The sound wasn’t state-of-the-art, but it was an interesting opportunity to compare ten fine artists, most of them prizewinners, back to back. In the first concert (12 October) Xie Haoming with pianist Junhui Chen performed the A major Sonata op.30 no.1 with forthright expression and rich vibrato, and vivid characterisation of the final-movement variations. In the A minor Sonata op.23 Yige Chen with Xin Xin played with an effective balance of delicacy and energy, with just the right amount of wit in the central Andante. Minjia Zhu with Jonie Qiuning Huang was particularly impressive in the G major Sonata op.30 no.3, with great vitality, subtlety and sheer beauty, and happy bravura in the finale. Wendi Wang and Junhui Chen performed the C minor Sonata op.30 no.2 with deft melodic shaping and appropriate drama in the finale.

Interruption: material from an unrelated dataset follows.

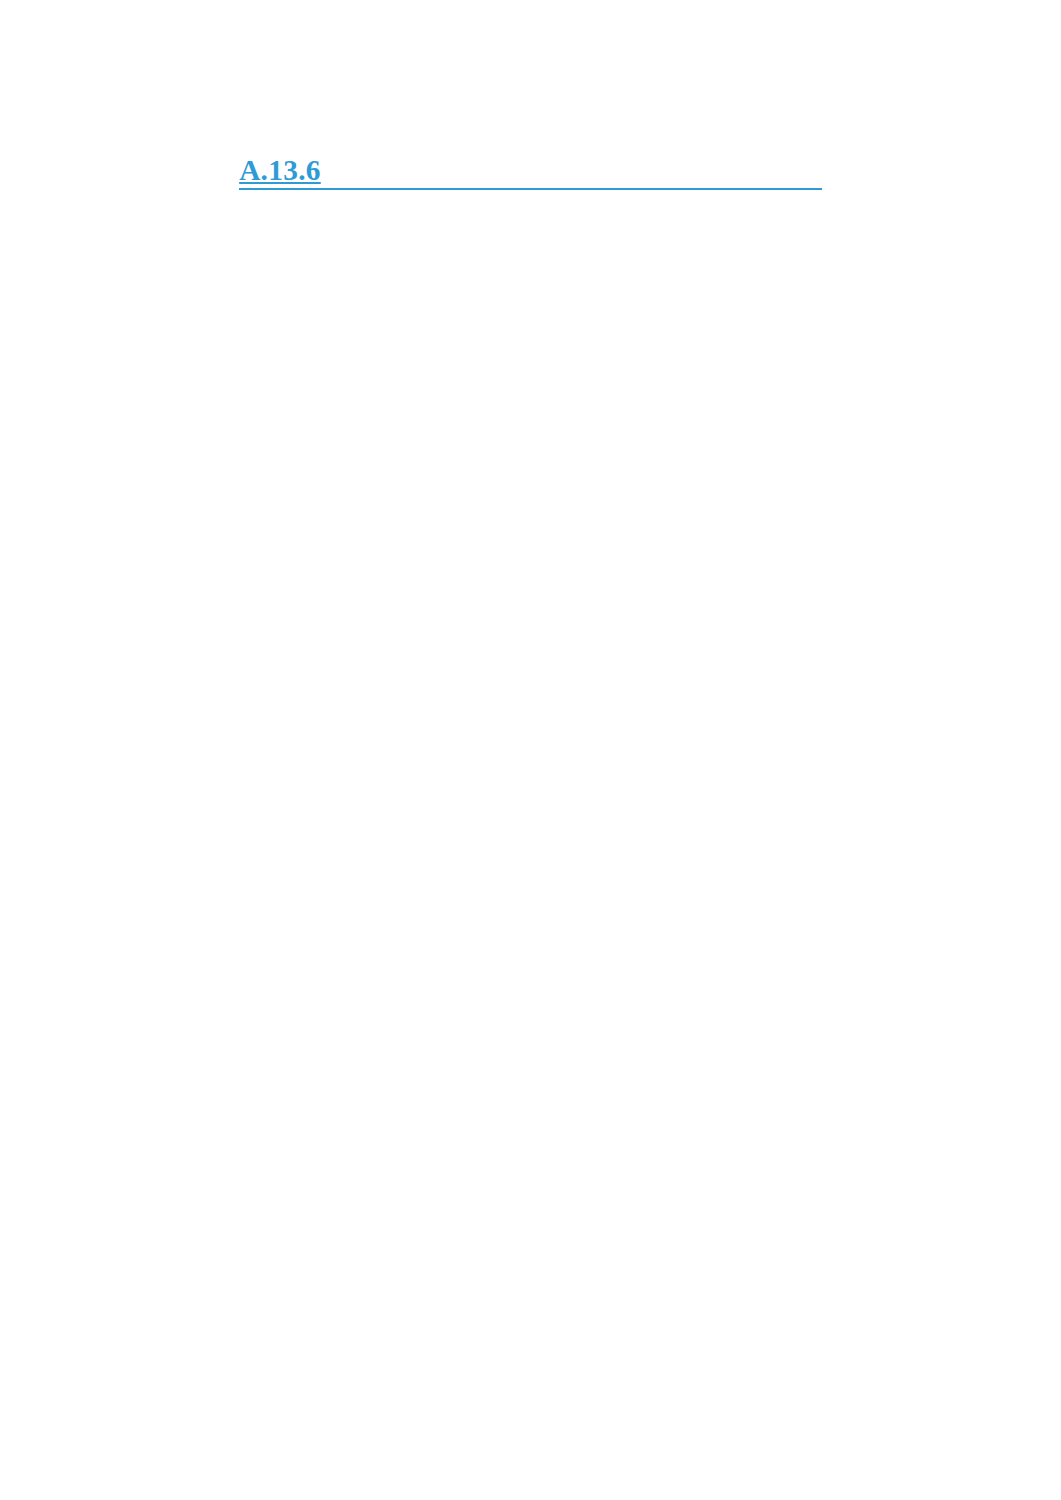A.13.6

In the second concert (13 October) Runyin Zhang with Jonie Qiuning Huang produced silky-toned playing, full of personality, in the A major Sonata op.12 no.2, caressing the melodies in the slow movement, happy in the finale. There was fine pacing in the E flat major Sonata op.12 no.3 from Huali Dang and Junhui Chen, whether spacious or vivacious, with graceful languor in the second movement. Of course, someone had to get the great A major ‘Kreutzer’ Sonata op.47: Paloma So with Junhui Chen played a blinder, in a performance powerful, dramatic and compelling, the slow movement lilting and jaunty, and the finale joyful.
Ming Liu with Shao Lu opened the final concert on 14 October with a stylish account of the D major Sonata op.12 no.1, with some light, dancing moments in the central variation movement. Zhen-Yang Jimmy Yu with Xin Xin gave a delicate, understated performance of the G major Sonata op.96, and deftly melded the many tonal shifts of the finale. Finally, Lin Ruifeng with Shao Lu gave a superb account of the F major ‘Spring’ Sonata op.24 with beautiful melodic shaping, particularly in the slow movement, and a sparkling, energetic finale.
They were all first-rate, and it is perhaps invidious to single out one; but the ‘Kreutzer’ was awfully good.